Set out every line of the items below as a numbered list, omitting blank lines and leaving out the pictures.

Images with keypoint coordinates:

◇ ◇ ◇ ◇ ◇ ◇ ◇

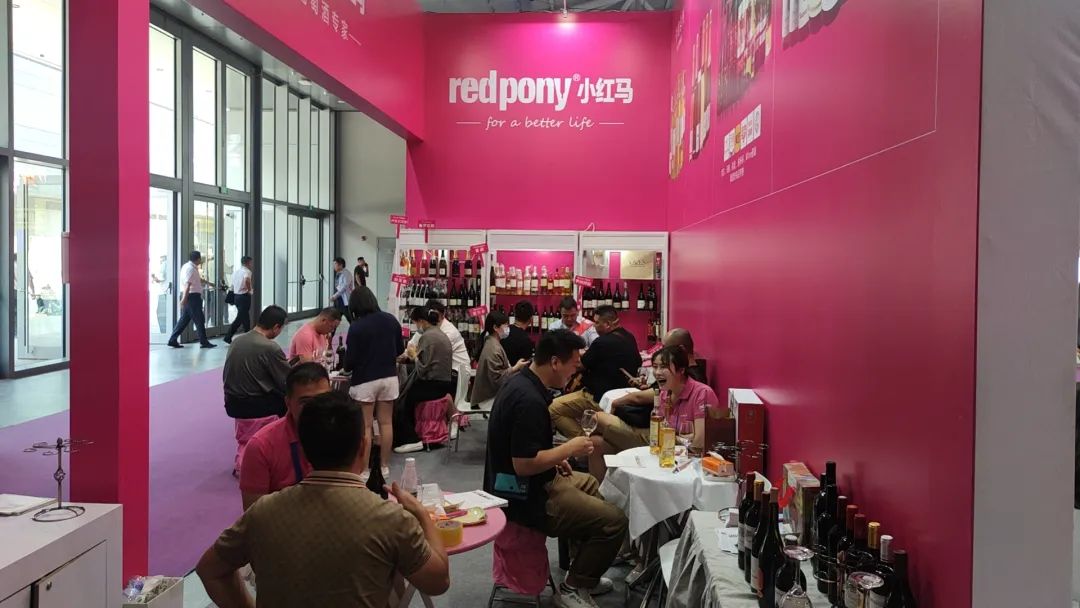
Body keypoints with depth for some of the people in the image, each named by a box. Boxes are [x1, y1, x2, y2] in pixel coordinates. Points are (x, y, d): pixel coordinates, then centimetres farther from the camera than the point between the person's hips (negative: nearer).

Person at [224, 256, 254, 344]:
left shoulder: (235, 271, 14)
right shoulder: (247, 271, -11)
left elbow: (232, 286, 16)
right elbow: (247, 280, -35)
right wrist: (250, 289, -20)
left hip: (236, 296, 8)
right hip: (244, 296, -8)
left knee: (245, 317, 16)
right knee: (240, 318, -3)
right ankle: (228, 336, -2)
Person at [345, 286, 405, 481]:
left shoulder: (356, 327, -15)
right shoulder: (391, 320, -1)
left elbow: (350, 360, -11)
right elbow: (400, 349, 9)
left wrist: (347, 367, 10)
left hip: (365, 380, -4)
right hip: (389, 377, 5)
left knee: (365, 426, 3)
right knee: (386, 423, 12)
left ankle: (363, 470, 7)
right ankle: (384, 467, 20)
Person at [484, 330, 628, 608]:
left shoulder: (520, 381, 4)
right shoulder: (529, 400, -28)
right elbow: (524, 464, -30)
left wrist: (555, 458, 10)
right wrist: (569, 449, -17)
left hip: (518, 485, 11)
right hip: (523, 495, -11)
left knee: (590, 484, 28)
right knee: (614, 520, -12)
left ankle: (584, 571, 35)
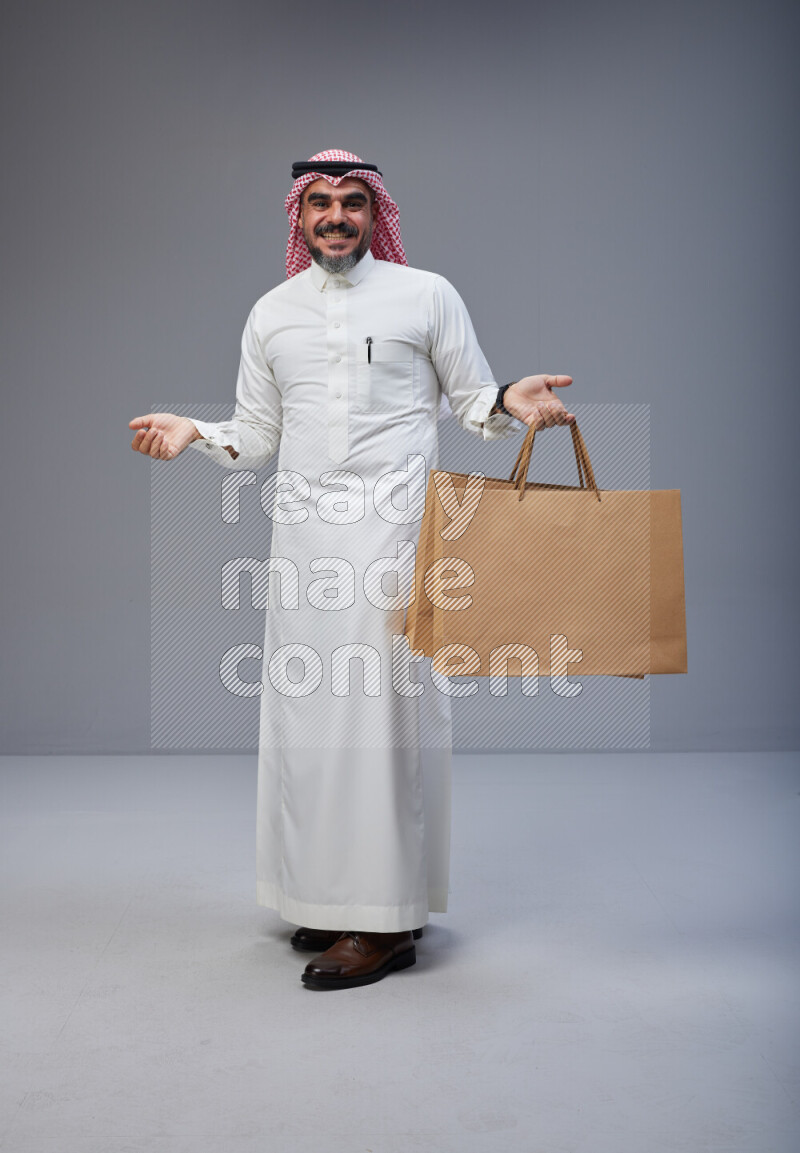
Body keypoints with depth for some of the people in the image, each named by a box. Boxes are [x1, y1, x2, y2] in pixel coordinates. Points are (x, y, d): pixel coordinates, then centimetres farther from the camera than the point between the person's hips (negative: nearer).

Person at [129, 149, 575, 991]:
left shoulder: (426, 295, 7)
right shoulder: (272, 313, 16)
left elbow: (473, 402, 8)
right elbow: (256, 437, 18)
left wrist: (511, 403, -12)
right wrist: (193, 435, 1)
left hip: (393, 525, -4)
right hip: (303, 530, 4)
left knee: (381, 703, -7)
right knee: (306, 707, 5)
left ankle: (386, 921, 0)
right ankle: (331, 895, 19)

◇ ◇ ◇ ◇ ◇ ◇ ◇

Answer to the problem:
1. Body keypoints with depth for some of the people in the image, each named by a box. Boxes are [x1, y1, x2, y2] in pixel coordinates. Points are (x, y, d): pixel coordinates, then centimetres farther from the camera than the point between the person's hips (negative: nearer).
2. Person at [224, 256, 254, 344]:
3. left shoulder: (235, 271, 14)
4. right shoulder: (247, 271, -11)
5. left elbow: (232, 286, 16)
6. right elbow: (247, 280, -35)
7. right wrist: (250, 289, -20)
8. left hip: (236, 296, 8)
9. right hip: (244, 296, -8)
10. left knee: (245, 317, 16)
11. right knee: (240, 318, -3)
12. right ankle: (228, 336, -2)
13. Person at [345, 286, 405, 481]:
14. left shoulder: (356, 327, -15)
15. right shoulder: (391, 320, -1)
16. left elbow: (350, 360, -11)
17. right elbow: (400, 349, 9)
18. left wrist: (347, 367, 10)
19. left hip: (365, 380, -4)
20. right hip: (389, 377, 5)
21. left knee: (365, 426, 3)
22. right knee: (386, 423, 12)
23. left ankle: (363, 470, 7)
24. right ankle: (384, 467, 20)
25. Person at [484, 330, 628, 608]:
26. left shoulder: (520, 381, 4)
27. right shoulder: (529, 400, -28)
28. right elbow: (524, 464, -30)
29. left wrist: (555, 458, 10)
30. right wrist: (569, 449, -17)
31. left hip: (518, 485, 11)
32. right hip: (523, 495, -11)
33. left knee: (590, 484, 28)
34. right knee: (614, 520, -12)
35. left ankle: (584, 571, 35)
36. Body keypoints with depth for some of the people in the image, each named by a box. Boxes are [x1, y1, x2, y2] in pixel coordinates. Points are (x, y, d): pixel coordinates, then centimetres farther from the camera than the point between the person's hips (negative: nearer).
37. Person at [129, 149, 575, 991]:
38. left shoulder: (426, 295, 7)
39. right shoulder: (272, 313, 16)
40. left elbow: (473, 402, 8)
41. right elbow: (256, 437, 18)
42. left wrist: (511, 403, -12)
43. right wrist: (193, 435, 1)
44. left hip: (393, 525, -4)
45. right hip: (303, 530, 4)
46. left knee: (381, 703, -7)
47. right knee: (306, 707, 5)
48. left ankle: (386, 921, 0)
49. right ankle: (331, 895, 19)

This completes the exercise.